Aden Duale Heads to Supreme Court Over Parliament-Senate Row

National Assembly Majority Leader Aden Duale has announced that he is headed to the Supreme Court in a bid to end once and for all the supremacy wars between Parliament and the Senate.

MPs who backed the move stated that it had become necessary to get an advisory opinion on the mandate of each House so as to draw the line.

“Time has come for the National Assembly to return to Supreme Court. There is confusion in the legislative work and this line ought to be drawn so that the Senate knows its work,” Duale stated at the post-election induction conference in Mombasa on Tuesday.

Members of Parliament also demanded an immediate meeting between Senate Speaker Ken Lusaka and his National Assembly counterpart Justin Muturi to resolve constant squabbles over who should undertake specific legislative roles.

Since the 2013 General Election which was the first to be conducted under the 2010 constitution, members of the National Assembly and the Senate have clashed several times over which House is superior, with both sides accusing the other of encroaching on their mandate.

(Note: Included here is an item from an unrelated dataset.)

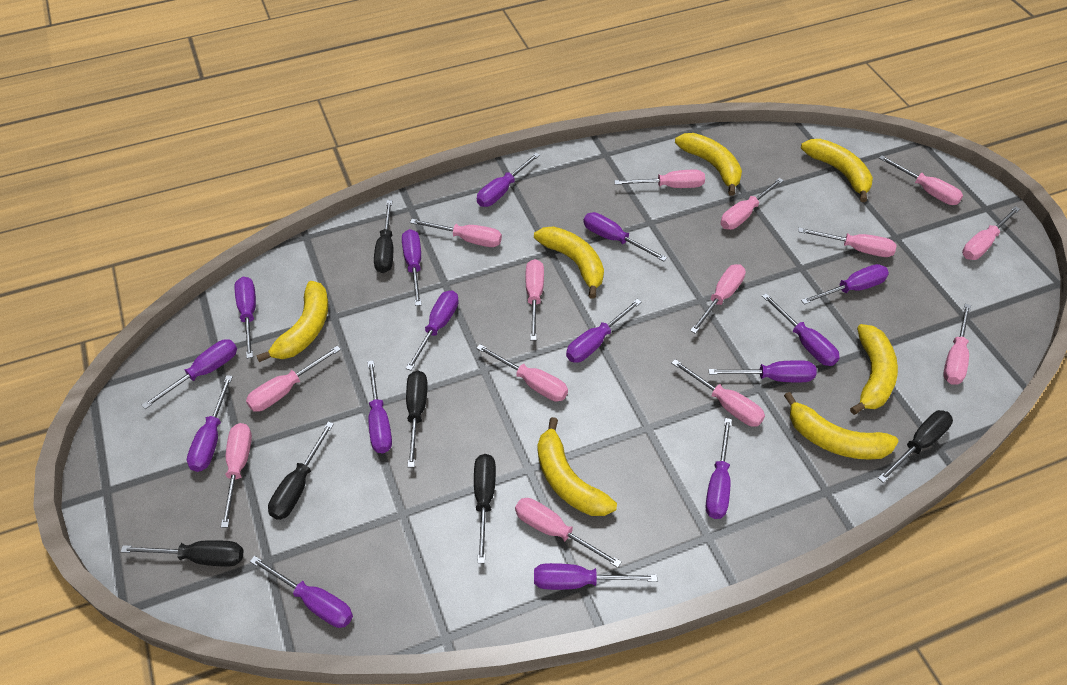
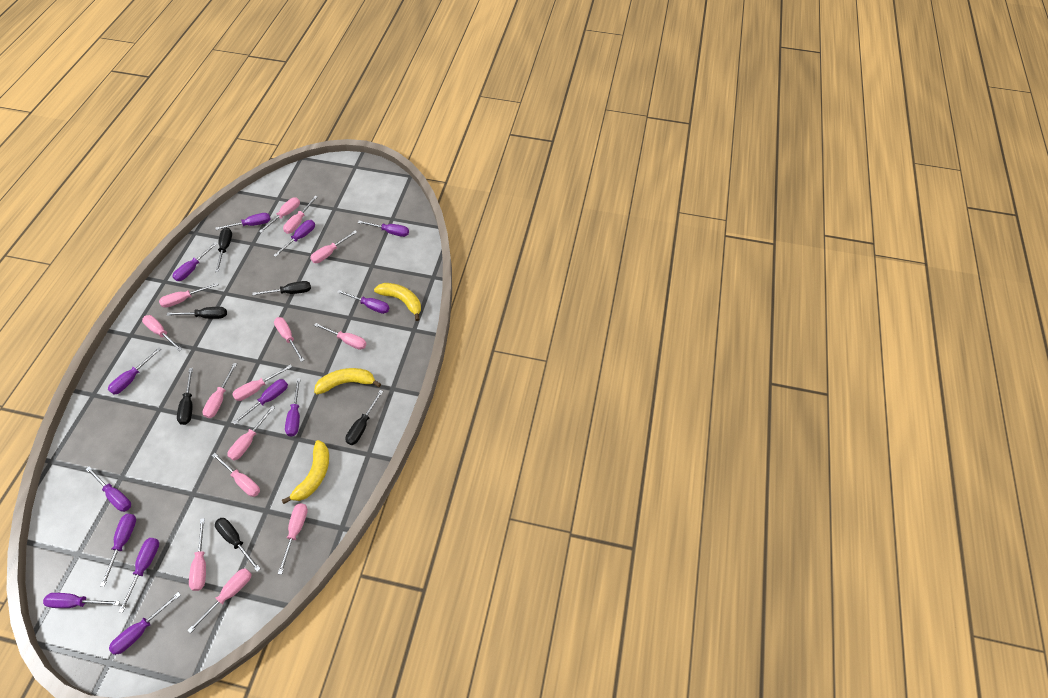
purple screwdriver: 15 -> 13
yellow banana: 7 -> 3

[caption caption="Former Committee of Experts (CoE) Chair Nzamba Kitonga"][/caption]

Duale, for instance, has questioned the role of the Senate in the Division of Revenue Bill and their decision to create the Committees of Defence and Foreign Relations, arguing that national security matters are exclusive functions of the national government. 

Former Committee of Experts (CoE) Chairman Nzamba Kitonga told the lawmakers that the 2010 constitution was drafted with an all-powerful Senate, but this changed once the document was sent to the Parliamentary Select Committee (PSC) that met in Naivasha to synthesise it.

“It is the PSC that came back from Naivasha with the architecture of the Senate we have today. To save it from embarrassment we developed a Mediation Committee system to place it at par with the National Assembly,” Kitonga explained.

Rarieda MP Otiende Amollo, who was also part of the CoE, explained that the current system was a compromise between those who wanted a purely presidential system and those who championed total devolution.

“What we got from Naivasha was a skeleton of a House in the name of Senate. That is why we decided to remove ranking of which House was upper or lower,” he noted.

Muturi argued that much of the conflict stemmed from lack of concurrence on bills that required the consensus of either House as required under Article 112 of the Constitution, especially the Division of Revenues Bill.